The second loop of Orai1 transferred into Orai3 reduces fast inactivation. A, the scheme depicts an Orai protein and highlights nonconserved residues within the second loop of Orai1 or Orai3. B and C, normalized average currents from a voltage step to −82 mV are shown for a coexpression of STIM1 with O1 (black), O3 (red), as well as O1-[L2-O3] and O3-[L2-O1] for 100 (B) or 1800 (C) ms. D and E, statistics on normalized average currents ± S.E. compare O1, O1-[L2-O3], O3, and O3-[L2-O1] at 100 (D) and 1500–100 (E) ms.

FIGURE 3.

Effect of the third loop and the C terminus on Orai gating. A, the scheme depicts an Orai protein and highlights unique insertions within the third loop of Orai3 as well as C terminus of Orai1. B and C, normalized average currents from a voltage step to −82 mV are shown for a coexpression of STIM1 with O1 (black), O3 (red), as well as O3-Δ199–217, O3-Δ218–239, and O3-Δ218–234 for 100 (B) or 1800 (C) ms. Statistics on normalized average currents ± S.E. compare O1, O3, O3-Δ199–217, O3-Δ218–239, and O3-Δ218–234 at 100 (D) and 1500–100 (E) ms. F–I, analogous voltage steps over 100 (F) or 1800 (G) ms and statistics on average currents ± S.E. at 100 (H) or 1800 (I) ms are presented for coexpression of STIM1 with O1, O3, as well as O1-[Ct-O3] and O3-[Ct-O1].

FIGURE 4.

Orai1 chimera with two Orai3 domains swaps exhibit increased fast inactivation. A and B, normalized average currents from a voltage step to −82 mV are shown for a coexpression of STIM1 with O1 (black), O3 (red), as well as O1-[Nt-O3], O1-[Ct-O3], and O1-[L2-O3] for 100 (A) or 1800 (B) ms. Analogous voltage steps are presented for either O1-[Nt-Ct-O3], O1-[Nt-L2-O3], and O1-[Nt-L2-Ct-O3] for 100 (C) or 1800 (D) ms. Statistics on normalized average currents ± S.E. are compared for significant difference for O1 to O1-[Nt-L2-O3], O1-[Nt-Ct-O3], O1-[Nt-L2-Ct-O3], and O3 at 100 (E) and 1500–100 (F) ms. An addition of normalized average currents of O1-[Nt-O3], O1-[L2-O3], and O1-[Ct-O3] are shown at 100 ms included in E.

FIGURE 5.

Orai3 chimera with two Orai1 domains swaps show reduced fast inactivation.
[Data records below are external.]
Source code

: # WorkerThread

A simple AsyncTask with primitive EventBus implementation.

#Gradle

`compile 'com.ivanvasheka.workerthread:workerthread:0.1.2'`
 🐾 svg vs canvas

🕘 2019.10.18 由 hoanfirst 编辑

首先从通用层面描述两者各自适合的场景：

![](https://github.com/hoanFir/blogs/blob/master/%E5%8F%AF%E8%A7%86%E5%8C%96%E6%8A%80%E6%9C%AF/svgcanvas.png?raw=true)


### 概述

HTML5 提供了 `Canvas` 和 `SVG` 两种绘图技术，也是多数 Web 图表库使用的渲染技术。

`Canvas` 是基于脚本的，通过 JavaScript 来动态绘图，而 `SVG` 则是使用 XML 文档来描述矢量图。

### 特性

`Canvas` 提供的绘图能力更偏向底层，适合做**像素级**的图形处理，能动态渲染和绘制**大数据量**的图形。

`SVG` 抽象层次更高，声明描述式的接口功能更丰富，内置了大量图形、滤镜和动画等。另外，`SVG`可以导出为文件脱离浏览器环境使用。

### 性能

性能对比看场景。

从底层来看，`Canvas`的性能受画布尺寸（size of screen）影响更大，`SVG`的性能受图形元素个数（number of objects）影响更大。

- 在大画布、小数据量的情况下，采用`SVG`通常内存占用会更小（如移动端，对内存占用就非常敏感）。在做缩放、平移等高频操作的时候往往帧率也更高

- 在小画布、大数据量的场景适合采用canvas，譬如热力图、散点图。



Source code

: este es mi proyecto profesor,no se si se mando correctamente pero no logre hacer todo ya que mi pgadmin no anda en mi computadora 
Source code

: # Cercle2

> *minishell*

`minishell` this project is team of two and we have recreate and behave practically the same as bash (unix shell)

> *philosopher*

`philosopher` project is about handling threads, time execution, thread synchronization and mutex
A and B, normalized average currents from a voltage step to −82 mV are shown for a coexpression of STIM1 with O1 (black), O3 (red), as well as O3-[Nt-O1], O3-[L2-O1], and O3-[Ct-O1] for 100 (A) or 1800 (B) ms. Analogous voltage steps are presented for either O3-[Nt-L2-O1], O3-[Nt-Ct-O1], and O3-[L2-Ct-O1] for 100 (C) or 1800 (D) ms. Statistics on normalized average currents ± S.E. of O1, O3-[Nt-Ct-O1], O3-[Nt-L2-O1], and O3-[Ct-L2-O1] are compared for significant difference with O3 at 100 (E) and 1500–100 (F) ms.

FIGURE 6.

Gating of Orai1 and Orai3 chimera with identical combinations of cytosolic strands. A, normalized average currents from a voltage step to −82 mV are shown for a coexpression of STIM1 with O1 (black), O3 (red), as well as O1-[Nt-O1] and O3-[L2-Ct-O1] for 1800 ms. Analogous voltage steps compare O1-[L2-Ct-O3] and O3-[Nt-O1] (B), O1-[L2-O3] and O3-[Nt-Ct-O1] (C), O1-[Nt-Ct-O3] and O3-[L2-O1] (D), O1-[Ct-O3] and O3-[Nt-L2-O1] (E) as well as O1-[Nt-L2-O3] and O3-[Ct-O1] (F).